If you can't read that on your screen, it's telling you with just $100K you can buy an investment property and pocket a 33.5% return in the first year. Fantastic! Where do I sign?

I was so excited I hit the 'chat now' button and met Squirrel Neil.

Scammer squirrels

Neil was a bit cagy. Actually, he didn't want to answer my questions at all. He was keen to get my phone number so one of their 'expert consultants' could give me a ring and get my fund opened, but couldn't explain how I could pocket the promised 33.5% return.

Then it got a bit weird. I know the property market's probably peaking right now, but here's what I found on the website the next day.

To my horror, the returns had crashed! Either that, or squirrels aren't very good at keeping their website in order. Actually, turns out they're not very good at sums, either.

Overnight, my expected annual returns had dropped from 33.5% to 28.5%.

Still, that's better than the 10% I'd expect from a conservative share market investment, so I asked Squirrel Heidi (they've got a lot of squirrels it seems) how much I needed to get started.

Again, the squirrels got defensive, wanting to know everything from where my super was now to my ex girlfriend's middle name.

I've been around the block a few times, and I'm pretty sure if you chase returns of 33.5%, or even 28.5% you'll end up in a Columbian prison.

So I did my own rough numbers which I've sent to my new furry friends. Here's how they stack up:

How to lose 31% in a year

Starting point: $100,000 super balance.

Purchase: $300,000 property.

Establishment costs (SMSF setup, stamp duty on property, legal fees, loan application fee): $16,049

First year income: $13,500

First year expenses (SMSF fees, agents fees, insurance, land tax, rates, maintenance, loan payments): $28,155

So at the end of the first year, here's our forecasts:

Squirrel says - Go nuts! You've turned your $100,000 into $131,500
Naked guy says - Your super is now worth just $69,000.

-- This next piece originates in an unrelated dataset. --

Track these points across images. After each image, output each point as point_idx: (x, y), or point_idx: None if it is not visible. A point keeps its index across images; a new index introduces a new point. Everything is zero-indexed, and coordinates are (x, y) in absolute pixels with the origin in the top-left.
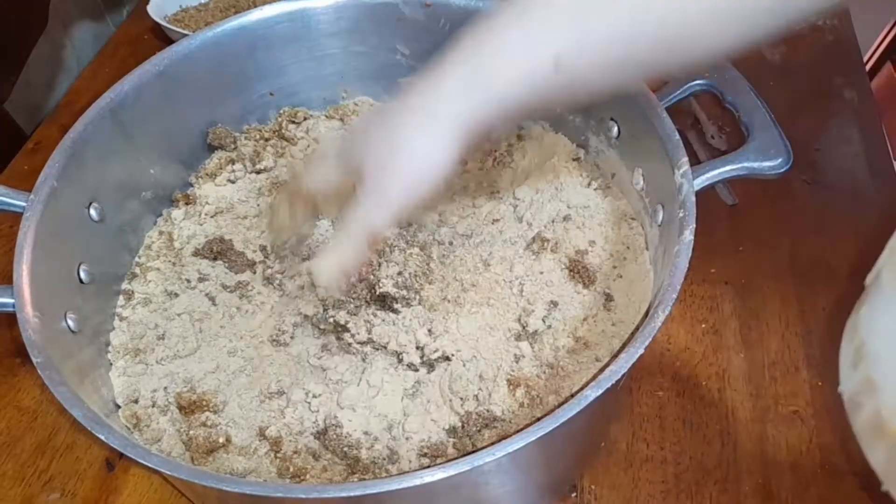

Truth is, it could end up far worse. That's because your fund won't have the money to pay the up-front costs, let alone the outgoings. So there's a chance you'd be forced to sell the property, wind up the fund and walk away with - perhaps $50,000 if you get lucky.

I know most Aussies are used to being screwed over by financial institutions. But this scurry (get it?) are on another level entirely.

I reckon they should change their motto to 'Your furry friends who will f*^k you financially'.

Look, I don't have a problem with people having an SMSF. My problem is the suggestion you should start one with $70,000 or even $200,000.

Even with a $500,000 balance most SMSFs can't get the same returns as a bog-standard industry fund.

And if you follow the squirrel, you're likely to end up with nothing at all.